Butir Tugas A
Salin persis baris-baris dalam rekaman, mulai dari baris pertama rekaman sampai baris yang memuat "y Juan Orejuela.", termasuk kedua baris itu.

Sampai tiba giliran ogoh-ogoh Yowana Kerti, Dadia Pudeh Pasek Gelgel Desa Adat Tajun. Ogoh-ogohnya berbentuk raksasa babi bernama ‘Bawi Srenggi’. Ogoh-ogoh ini dirancang oleh Gede Sisyawan. Awan begitu ia sering dipanggil di Tajun dikenal piawai membuat ogoh-ogoh. Bawi Srenggi adalah hasil karyanya yang ke-8 sejak tahun 2013.
Atraksi ogoh-ogoh Yowana Kerti benar-benar menjadi pusat perhatian. Yowana Kerti tampil beda karena satu-satunya menampilkan fragmen tari. Digawangi oleh I Ketut Arya Suastana, S.Pd.B., yang berperan sebagai Raja Sri Aji Pengukuhan, Yowana Kerti sukses melakonkan cerita Bawi Srenggi.
Penonton ikut tegang saat adegan Bawi Srenggi mengejar dan memaksa Dewi Sri untuk menjadi miliknya. Pun saat adegan pertarungan raja dengan Bawi Srenggi. Di sela-sela ketegangan itu, anak-anak muda Yowana Kerti yang berperan sebagai petani juga sukses mengocok perut penonton berkat beberapa adegan lucu.
Penampilannya yang memukau kemudian diapresiasi oleh Made Sumarka, Bendesa Adat Tajun terpilih periode 2023-2028. Ia menyampaikan beberapa kalimat pujian yang kemudian diiringi tepuk tangan riuh warga. Ia mengatakan desa adat akan terus mendukung kegiatan ogoh-ogoh di Tajun untuk memberikan ruang kreatifitas anak-anak muda.

Butir Tugas B
Jawab pertanyaan berikut berdasarkan teks tentang ogoh-ogoh:
(i) Siapa yang merancang ogoh-ogoh Bawi Srenggi?
(ii) Siapa yang berperan sebagai Raja Sri Aji Pengukuhan?
(iii) Made Sumarka terpilih sebagai Bendesa Adat Tajun untuk periode berapa?

Cuplikan Rekaman
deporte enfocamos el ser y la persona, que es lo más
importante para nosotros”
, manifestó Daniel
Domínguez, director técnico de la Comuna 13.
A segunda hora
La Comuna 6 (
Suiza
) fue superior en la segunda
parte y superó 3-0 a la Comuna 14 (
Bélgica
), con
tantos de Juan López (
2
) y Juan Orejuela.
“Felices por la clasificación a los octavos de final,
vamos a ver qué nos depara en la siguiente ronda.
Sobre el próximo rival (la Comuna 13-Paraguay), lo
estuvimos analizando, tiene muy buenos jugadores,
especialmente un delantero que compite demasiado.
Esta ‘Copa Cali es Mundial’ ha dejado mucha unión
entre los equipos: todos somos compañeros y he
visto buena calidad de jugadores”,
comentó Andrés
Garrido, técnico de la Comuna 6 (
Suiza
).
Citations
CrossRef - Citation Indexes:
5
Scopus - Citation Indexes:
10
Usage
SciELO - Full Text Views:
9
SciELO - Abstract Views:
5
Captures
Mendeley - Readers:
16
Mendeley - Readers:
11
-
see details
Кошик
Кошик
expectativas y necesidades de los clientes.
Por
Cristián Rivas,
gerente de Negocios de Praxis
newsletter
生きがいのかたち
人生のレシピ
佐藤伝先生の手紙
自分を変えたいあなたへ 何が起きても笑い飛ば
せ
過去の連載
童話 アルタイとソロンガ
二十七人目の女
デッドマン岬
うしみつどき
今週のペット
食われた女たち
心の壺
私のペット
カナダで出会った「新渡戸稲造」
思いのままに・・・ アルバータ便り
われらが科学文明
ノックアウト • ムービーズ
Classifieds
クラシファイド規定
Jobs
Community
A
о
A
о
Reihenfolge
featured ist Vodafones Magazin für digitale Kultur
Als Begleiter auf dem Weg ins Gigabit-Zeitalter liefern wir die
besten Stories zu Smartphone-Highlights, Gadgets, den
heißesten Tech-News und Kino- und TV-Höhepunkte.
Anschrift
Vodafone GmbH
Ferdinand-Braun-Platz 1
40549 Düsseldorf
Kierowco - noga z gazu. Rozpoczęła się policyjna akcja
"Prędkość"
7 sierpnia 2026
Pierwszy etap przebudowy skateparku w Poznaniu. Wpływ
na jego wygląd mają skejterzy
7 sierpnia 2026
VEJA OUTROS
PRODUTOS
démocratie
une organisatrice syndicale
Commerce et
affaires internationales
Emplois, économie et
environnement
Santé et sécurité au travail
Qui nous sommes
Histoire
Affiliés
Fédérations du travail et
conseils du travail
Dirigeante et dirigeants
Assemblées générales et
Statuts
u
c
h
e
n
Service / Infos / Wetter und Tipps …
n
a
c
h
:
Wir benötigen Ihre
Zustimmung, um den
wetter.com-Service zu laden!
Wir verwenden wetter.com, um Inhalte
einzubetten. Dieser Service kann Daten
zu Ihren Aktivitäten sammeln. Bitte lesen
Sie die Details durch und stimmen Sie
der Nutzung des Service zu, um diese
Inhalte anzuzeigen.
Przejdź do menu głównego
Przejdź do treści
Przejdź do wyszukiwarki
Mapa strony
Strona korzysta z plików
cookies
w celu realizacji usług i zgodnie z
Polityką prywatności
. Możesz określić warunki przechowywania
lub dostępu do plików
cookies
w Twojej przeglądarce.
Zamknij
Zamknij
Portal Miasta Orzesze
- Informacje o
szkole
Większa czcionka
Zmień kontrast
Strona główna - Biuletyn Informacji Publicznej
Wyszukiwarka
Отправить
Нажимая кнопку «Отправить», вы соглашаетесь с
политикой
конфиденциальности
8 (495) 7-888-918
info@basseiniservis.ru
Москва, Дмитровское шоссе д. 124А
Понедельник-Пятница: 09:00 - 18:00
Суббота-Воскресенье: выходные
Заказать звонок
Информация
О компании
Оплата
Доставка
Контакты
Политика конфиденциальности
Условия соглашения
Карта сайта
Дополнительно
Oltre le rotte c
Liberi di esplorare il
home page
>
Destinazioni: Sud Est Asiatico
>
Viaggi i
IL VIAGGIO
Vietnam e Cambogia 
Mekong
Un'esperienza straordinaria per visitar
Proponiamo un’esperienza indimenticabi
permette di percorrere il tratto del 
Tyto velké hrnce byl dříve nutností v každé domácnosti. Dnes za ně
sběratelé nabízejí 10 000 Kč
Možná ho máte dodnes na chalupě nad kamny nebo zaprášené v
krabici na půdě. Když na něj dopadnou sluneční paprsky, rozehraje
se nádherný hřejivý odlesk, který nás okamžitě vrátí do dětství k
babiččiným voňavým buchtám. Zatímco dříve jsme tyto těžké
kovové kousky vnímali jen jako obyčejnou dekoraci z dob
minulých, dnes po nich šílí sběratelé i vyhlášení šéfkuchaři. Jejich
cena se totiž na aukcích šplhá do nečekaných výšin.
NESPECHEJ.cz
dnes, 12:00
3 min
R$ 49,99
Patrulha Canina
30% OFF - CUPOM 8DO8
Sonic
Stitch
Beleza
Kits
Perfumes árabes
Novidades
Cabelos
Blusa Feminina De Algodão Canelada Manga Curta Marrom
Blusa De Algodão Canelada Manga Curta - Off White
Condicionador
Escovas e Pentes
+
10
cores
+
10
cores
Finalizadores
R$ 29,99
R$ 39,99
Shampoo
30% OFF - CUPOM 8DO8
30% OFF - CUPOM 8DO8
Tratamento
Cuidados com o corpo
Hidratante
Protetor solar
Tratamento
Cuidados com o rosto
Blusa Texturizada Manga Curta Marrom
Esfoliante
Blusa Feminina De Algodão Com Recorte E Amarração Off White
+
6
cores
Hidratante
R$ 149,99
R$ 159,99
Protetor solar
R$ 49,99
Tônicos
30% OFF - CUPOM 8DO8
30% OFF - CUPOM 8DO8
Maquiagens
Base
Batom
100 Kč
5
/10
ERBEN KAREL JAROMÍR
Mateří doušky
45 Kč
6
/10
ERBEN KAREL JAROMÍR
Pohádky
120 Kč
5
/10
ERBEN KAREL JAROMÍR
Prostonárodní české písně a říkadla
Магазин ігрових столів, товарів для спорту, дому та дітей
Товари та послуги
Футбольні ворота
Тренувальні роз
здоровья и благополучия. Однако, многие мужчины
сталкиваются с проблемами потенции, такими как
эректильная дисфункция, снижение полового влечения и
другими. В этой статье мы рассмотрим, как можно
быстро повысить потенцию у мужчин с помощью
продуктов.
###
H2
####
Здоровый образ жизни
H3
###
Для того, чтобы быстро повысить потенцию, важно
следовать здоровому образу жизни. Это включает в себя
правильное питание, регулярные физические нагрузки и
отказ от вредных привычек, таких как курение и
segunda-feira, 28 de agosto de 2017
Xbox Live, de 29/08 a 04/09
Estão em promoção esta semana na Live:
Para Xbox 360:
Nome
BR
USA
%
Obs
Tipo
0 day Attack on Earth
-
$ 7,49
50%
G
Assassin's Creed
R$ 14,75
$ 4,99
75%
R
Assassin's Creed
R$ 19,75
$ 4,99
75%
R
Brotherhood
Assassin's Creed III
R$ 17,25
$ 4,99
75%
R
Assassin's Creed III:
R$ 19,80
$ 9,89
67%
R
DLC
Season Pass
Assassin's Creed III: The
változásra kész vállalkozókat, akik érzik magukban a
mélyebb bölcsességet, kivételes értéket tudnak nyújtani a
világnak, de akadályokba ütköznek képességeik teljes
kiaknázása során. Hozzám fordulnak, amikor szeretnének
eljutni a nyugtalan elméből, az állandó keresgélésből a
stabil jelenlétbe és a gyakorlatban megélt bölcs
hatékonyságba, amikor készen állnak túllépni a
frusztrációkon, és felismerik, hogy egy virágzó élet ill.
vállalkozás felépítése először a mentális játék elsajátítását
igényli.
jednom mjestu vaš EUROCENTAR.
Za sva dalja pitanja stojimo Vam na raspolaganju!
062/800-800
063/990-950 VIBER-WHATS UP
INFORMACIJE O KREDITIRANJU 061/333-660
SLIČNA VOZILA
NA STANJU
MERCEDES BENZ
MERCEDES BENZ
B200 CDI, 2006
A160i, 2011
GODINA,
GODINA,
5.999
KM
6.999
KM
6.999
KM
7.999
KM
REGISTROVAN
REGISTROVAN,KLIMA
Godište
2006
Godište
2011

Jawaban Tertulis A
deporte enfocamos el ser y la persona, que es lo más
importante para nosotros”
, manifestó Daniel
Domínguez, director técnico de la Comuna 13.
A segunda hora
La Comuna 6 (
Suiza
) fue superior en la segunda
parte y superó 3-0 a la Comuna 14 (
Bélgica
), con
tantos de Juan López (
2
) y Juan Orejuela.

Jawaban Tertulis B
(i) Gede Sisyawan
(ii) I Ketut Arya Suastana, S.Pd.B.
(iii) Periode 2023-2028